A verbatim copy of the records below, pictures omitted, is the task.

DATA FOR PROCESSING section start

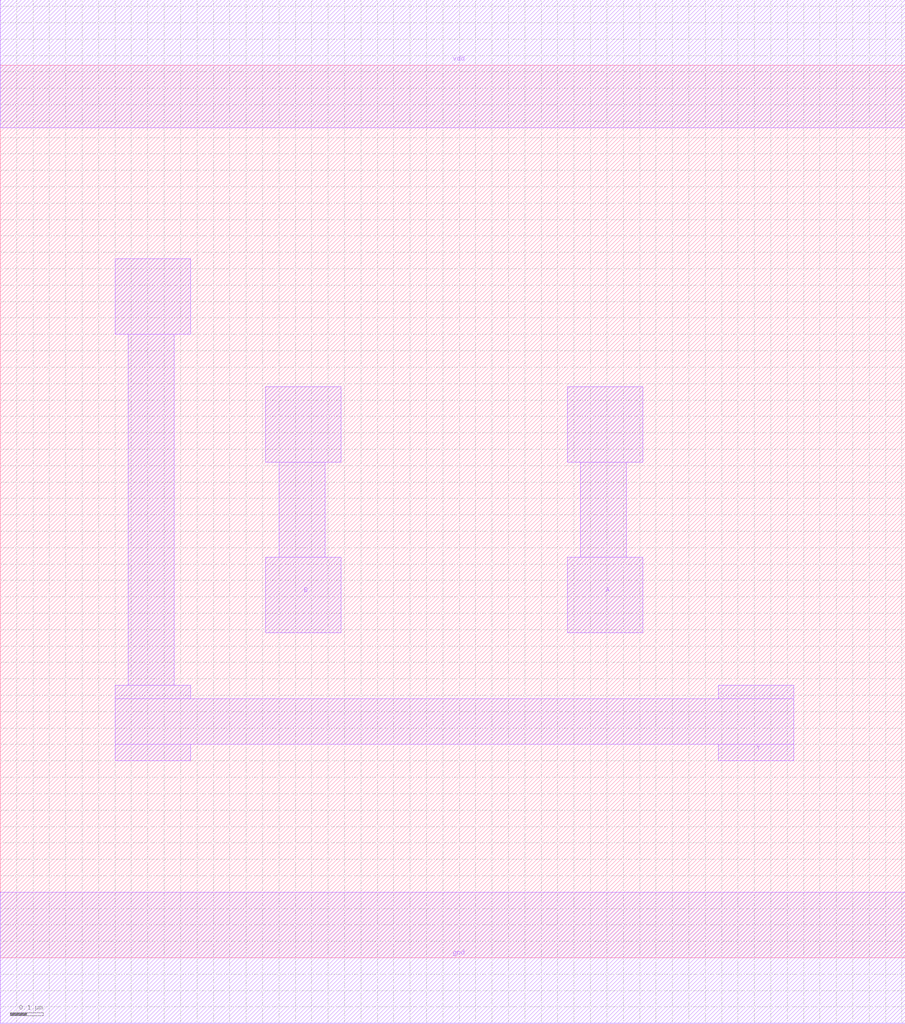
<source format=lef>
VERSION 5.7 ;
  NOWIREEXTENSIONATPIN ON ;
  DIVIDERCHAR "/" ;
  BUSBITCHARS "[]" ;
MACRO NOR2X1
  CLASS CORE ;
  FOREIGN NOR2X1 ;
  ORIGIN 0.000 0.000 ;
  SIZE 2.760 BY 2.720 ;
  SYMMETRY X Y R90 ;
  SITE unithd ;
  PIN vdd
    DIRECTION INOUT ;
    USE SIGNAL ;
    SHAPE ABUTMENT ;
    PORT
      LAYER met2 ;
        RECT 0.000 2.530 2.760 2.920 ;
    END
  END vdd
  PIN gnd
    DIRECTION INOUT ;
    USE SIGNAL ;
    SHAPE ABUTMENT ;
    PORT
      LAYER met2 ;
        RECT 0.000 -0.200 2.760 0.200 ;
    END
  END gnd
  PIN Y
    DIRECTION INOUT ;
    USE SIGNAL ;
    SHAPE ABUTMENT ;
    PORT
      LAYER met2 ;
        RECT 0.350 1.900 0.580 2.130 ;
        RECT 0.390 0.830 0.530 1.900 ;
        RECT 0.350 0.790 0.580 0.830 ;
        RECT 2.190 0.790 2.420 0.830 ;
        RECT 0.350 0.650 2.420 0.790 ;
        RECT 0.350 0.600 0.580 0.650 ;
        RECT 2.190 0.600 2.420 0.650 ;
    END
  END Y
  PIN A
    DIRECTION INOUT ;
    USE SIGNAL ;
    SHAPE ABUTMENT ;
    PORT
      LAYER met2 ;
        RECT 1.730 1.510 1.960 1.740 ;
        RECT 1.770 1.220 1.910 1.510 ;
        RECT 1.730 0.990 1.960 1.220 ;
    END
  END A
  PIN B
    DIRECTION INOUT ;
    USE SIGNAL ;
    SHAPE ABUTMENT ;
    PORT
      LAYER met2 ;
        RECT 0.810 1.510 1.040 1.740 ;
        RECT 0.850 1.220 0.990 1.510 ;
        RECT 0.810 0.990 1.040 1.220 ;
    END
  END B
END NOR2X1
END LIBRARY


</source>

DATA FOR PROCESSING section end

• [ANSWER SPACE]:
<source format=lef>
VERSION 5.7 ;
  NOWIREEXTENSIONATPIN ON ;
  DIVIDERCHAR "/" ;
  BUSBITCHARS "[]" ;
MACRO NOR2X1
  CLASS CORE ;
  FOREIGN NOR2X1 ;
  ORIGIN 0.000 0.000 ;
  SIZE 2.760 BY 2.720 ;
  SYMMETRY X Y R90 ;
  SITE unithd ;
  PIN vdd
    DIRECTION INOUT ;
    USE SIGNAL ;
    SHAPE ABUTMENT ;
    PORT
      LAYER met2 ;
        RECT 0.000 2.530 2.760 2.920 ;
    END
  END vdd
  PIN gnd
    DIRECTION INOUT ;
    USE SIGNAL ;
    SHAPE ABUTMENT ;
    PORT
      LAYER met2 ;
        RECT 0.000 -0.200 2.760 0.200 ;
    END
  END gnd
  PIN Y
    DIRECTION INOUT ;
    USE SIGNAL ;
    SHAPE ABUTMENT ;
    PORT
      LAYER met2 ;
        RECT 0.350 1.900 0.580 2.130 ;
        RECT 0.390 0.830 0.530 1.900 ;
        RECT 0.350 0.790 0.580 0.830 ;
        RECT 2.190 0.790 2.420 0.830 ;
        RECT 0.350 0.650 2.420 0.790 ;
        RECT 0.350 0.600 0.580 0.650 ;
        RECT 2.190 0.600 2.420 0.650 ;
    END
  END Y
  PIN A
    DIRECTION INOUT ;
    USE SIGNAL ;
    SHAPE ABUTMENT ;
    PORT
      LAYER met2 ;
        RECT 1.730 1.510 1.960 1.740 ;
        RECT 1.770 1.220 1.910 1.510 ;
        RECT 1.730 0.990 1.960 1.220 ;
    END
  END A
  PIN B
    DIRECTION INOUT ;
    USE SIGNAL ;
    SHAPE ABUTMENT ;
    PORT
      LAYER met2 ;
        RECT 0.810 1.510 1.040 1.740 ;
        RECT 0.850 1.220 0.990 1.510 ;
        RECT 0.810 0.990 1.040 1.220 ;
    END
  END B
END NOR2X1
END LIBRARY


</source>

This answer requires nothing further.